Some contaminants are introduced by humans and represent uncharted risks, others can linger in the environment for decades without degrading. These 7 only represent a small fraction of thousands of chemical agents present in water, according to the researchers. To make this matter worse, two or more contaminants may be present in a water source at the same time which could have synergistic effects.
“I think there was concern, but it wasn’t at this scale and was elevated to where it is now,” she said. “It’s like much of what we do as a society. You take the action first and then down the road try to figure out how to fix it. That’s usually a bad strategy.”
“We’re only really now starting to come up with good methods to assess what those mixtures do,” Lewis said. “There’s always a lot of uncertainty, because a mixture is not the same in one community as it is in the next.”
Newer and larger water systems have the ability to remove or dilute the concentrations of some contaminants, but many Americans lack even the most minimal protection. There are an estimated 150,000 public water systems in the U.S., around one-third of them are community water systems serving about 320 million people (95% of the population). 91% of the community water systems serve fewer than 10,000 people, covering 52 million in all, and over 43 million people rely on private wells for drinking water.

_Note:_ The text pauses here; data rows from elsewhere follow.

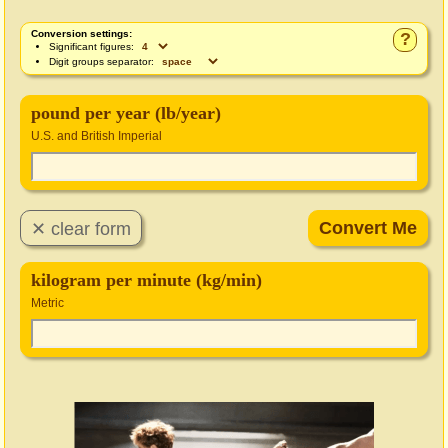
Conversion settings:
?
Significant figures:
Digit groups separator:
pound per year (lb/year)
U.S. and British Imperial
kilogram per minute (kg/min)
Metric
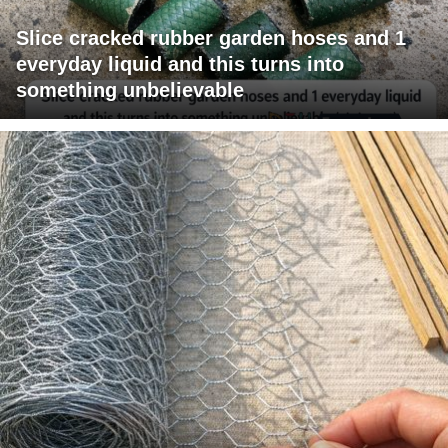
Slice cracked rubber garden hoses and 1
everyday liquid and this turns into
something unbelievable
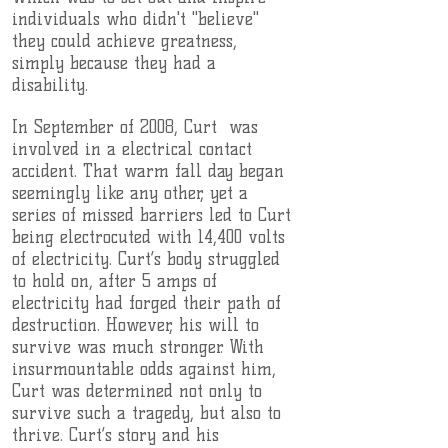
individuals who didn't "believe"
they could achieve greatness,
simply because they had a
disability.
In September of 2008, Curt was
involved in a electrical contact
accident. That warm fall day began
seemingly like any other, yet a
series of missed barriers led to Curt
being electrocuted with 14,400 volts
of electricity. Curt’s body struggled
to hold on, after 5 amps of
electricity had forged their path of
destruction. However, his will to
survive was much stronger. With
insurmountable odds against him,
Curt was determined not only to
survive such a tragedy, but also to
thrive. Curt’s story and his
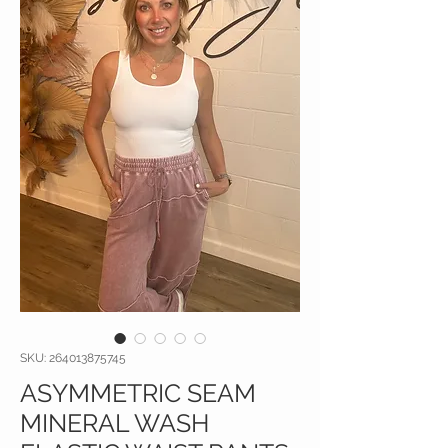
SKU: 264013875745
ASYMMETRIC SEAM
MINERAL WASH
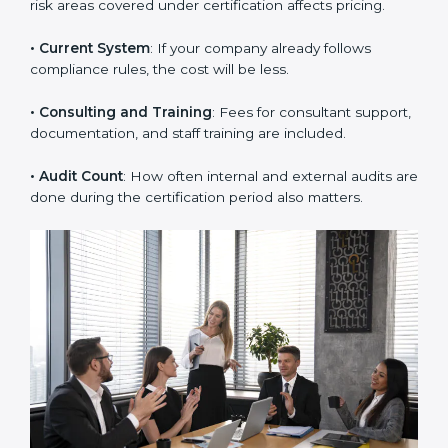
employees or departments need more time and
audits.
• Scope of Work
: The number of processes, branches,
or risk areas covered under certification affects pricing.
• Current System
: If your company already follows
compliance rules, the cost will be less.
• Consulting and Training
: Fees for consultant
support, documentation, and staff training are
included.
• Audit Count
: How often internal and external audits
are done during the certification period also matters.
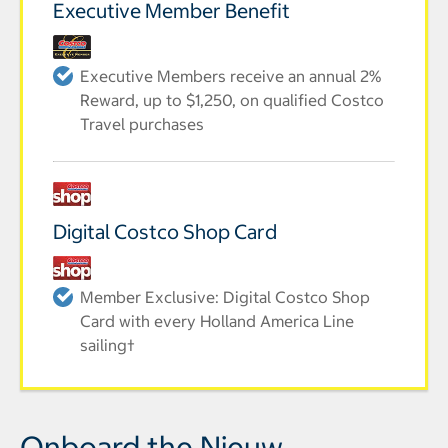
Executive Member Benefit
Executive Members receive an annual 2%
Reward, up to $1,250, on qualified Costco
Travel purchases
Digital Costco Shop Card
Member Exclusive: Digital Costco Shop
Card with every Holland America Line
sailing†
Onboard the Nieuw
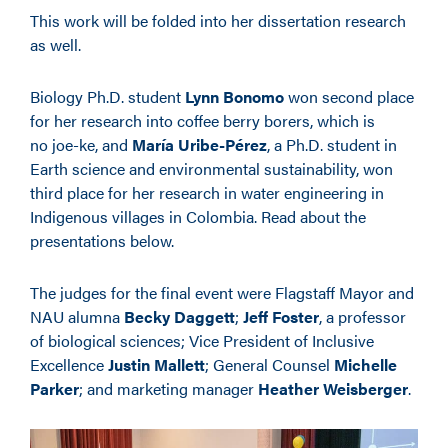
This work will be folded into her dissertation research
as well.
Biology Ph.D. student
Lynn Bonomo
won second place
for her research into coffee berry borers, which is
no joe-ke, and
María Uribe-Pérez
, a Ph.D. student in
Earth science and environmental sustainability, won
third place for her research in water engineering in
Indigenous villages in Colombia. Read about the
presentations below.
The judges for the final event were Flagstaff Mayor and
NAU alumna
Becky Daggett
;
Jeff Foster
, a professor
of biological sciences; Vice President of Inclusive
Excellence
Justin Mallett
; General Counsel
Michelle
Parker
; and marketing manager
Heather Weisberger
.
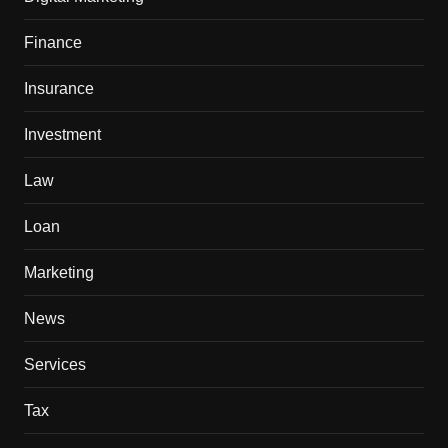
Finance
Insurance
Investment
Law
Loan
Marketing
News
Services
Tax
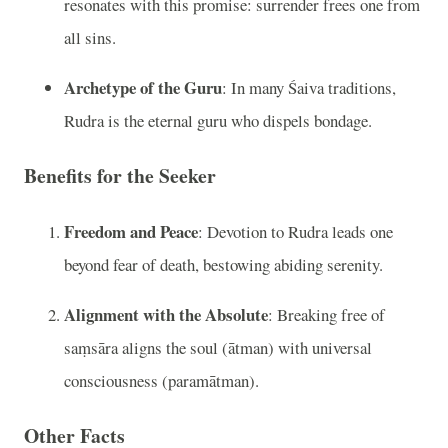
resonates with this promise: surrender frees one from
all sins.
Archetype of the Guru
: In many Śaiva traditions,
Rudra is the eternal guru who dispels bondage.
Benefits for the Seeker
Freedom and Peace
: Devotion to Rudra leads one
beyond fear of death, bestowing abiding serenity.
Alignment with the Absolute
: Breaking free of
saṃsāra aligns the soul (ātman) with universal
consciousness (paramātman).
Other Facts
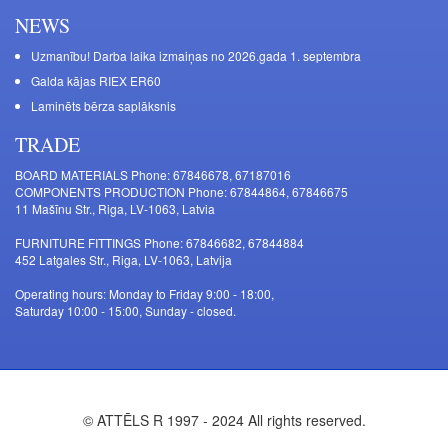
NEWS
Uzmanību! Darba laika izmaiņas no 2026.gada 1. septembra
Galda kājas RIEX ER60
Laminēts bērza saplāksnis
TRADE
BOARD MATERIALS Phone: 67846678, 67187016
COMPONENTS PRODUCTION Phone: 67844864, 67846675
11 Mašīnu Str., Riga, LV-1063, Latvia
FURNITURE FITTINGS Phone: 67846682, 67844884
452 Latgales Str., Riga, LV-1063, Latvija
Operating hours: Monday to Friday 9:00 - 18:00,
Saturday 10:00 - 15:00, Sunday - closed.
© ATTĒLS R 1997 - 2024 All rights reserved.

The researchers say that their study “highlights the need for a concerted effort to invest in upgrading our drinking water infrastructure, strengthen drinking water standards, develop and implement enhanced water treatment, collect and disseminate monitoring data, and require more stringent chemical safety testing.”
“For me, the thing that is most concerning is that you start looking at drought and the stresses that that puts on looking for additional water sources,” she said. “The potential for making sure those sources are clean could become more limited.”